* Exercise *
Can you copy every line of the records below word for word, keeping the same line breaks?

== Segment start ==

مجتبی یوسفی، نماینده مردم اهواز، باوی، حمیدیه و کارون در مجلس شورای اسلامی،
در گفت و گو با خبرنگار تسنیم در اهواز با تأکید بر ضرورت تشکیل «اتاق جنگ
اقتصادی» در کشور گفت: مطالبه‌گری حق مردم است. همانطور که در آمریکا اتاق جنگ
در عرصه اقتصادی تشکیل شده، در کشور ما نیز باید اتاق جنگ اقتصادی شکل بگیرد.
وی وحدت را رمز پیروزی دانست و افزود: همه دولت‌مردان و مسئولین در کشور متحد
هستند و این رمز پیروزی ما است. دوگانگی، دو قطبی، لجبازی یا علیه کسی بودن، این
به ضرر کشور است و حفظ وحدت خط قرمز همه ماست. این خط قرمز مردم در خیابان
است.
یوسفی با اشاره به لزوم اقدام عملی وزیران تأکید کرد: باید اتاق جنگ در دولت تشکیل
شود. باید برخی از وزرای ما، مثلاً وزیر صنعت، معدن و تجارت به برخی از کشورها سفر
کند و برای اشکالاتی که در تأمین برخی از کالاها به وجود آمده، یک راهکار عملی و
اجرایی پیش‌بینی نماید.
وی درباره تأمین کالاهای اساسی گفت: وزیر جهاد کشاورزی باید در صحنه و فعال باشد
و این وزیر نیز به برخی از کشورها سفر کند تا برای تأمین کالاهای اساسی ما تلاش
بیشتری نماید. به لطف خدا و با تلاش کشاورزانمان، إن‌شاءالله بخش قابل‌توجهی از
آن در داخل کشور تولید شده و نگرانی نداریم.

== Segment end ==

* Exercise response *
مجتبی یوسفی، نماینده مردم اهواز، باوی، حمیدیه و کارون در مجلس شورای اسلامی،
در گفت و گو با خبرنگار تسنیم در اهواز با تأکید بر ضرورت تشکیل «اتاق جنگ
اقتصادی» در کشور گفت: مطالبه‌گری حق مردم است. همانطور که در آمریکا اتاق جنگ
در عرصه اقتصادی تشکیل شده، در کشور ما نیز باید اتاق جنگ اقتصادی شکل بگیرد.
وی وحدت را رمز پیروزی دانست و افزود: همه دولت‌مردان و مسئولین در کشور متحد
هستند و این رمز پیروزی ما است. دوگانگی، دو قطبی، لجبازی یا علیه کسی بودن، این
به ضرر کشور است و حفظ وحدت خط قرمز همه ماست. این خط قرمز مردم در خیابان
است.
یوسفی با اشاره به لزوم اقدام عملی وزیران تأکید کرد: باید اتاق جنگ در دولت تشکیل
شود. باید برخی از وزرای ما، مثلاً وزیر صنعت، معدن و تجارت به برخی از کشورها سفر
کند و برای اشکالاتی که در تأمین برخی از کالاها به وجود آمده، یک راهکار عملی و
اجرایی پیش‌بینی نماید.
وی درباره تأمین کالاهای اساسی گفت: وزیر جهاد کشاورزی باید در صحنه و فعال باشد
و این وزیر نیز به برخی از کشورها سفر کند تا برای تأمین کالاهای اساسی ما تلاش
بیشتری نماید. به لطف خدا و با تلاش کشاورزانمان، إن‌شاءالله بخش قابل‌توجهی از
آن در داخل کشور تولید شده و نگرانی نداریم.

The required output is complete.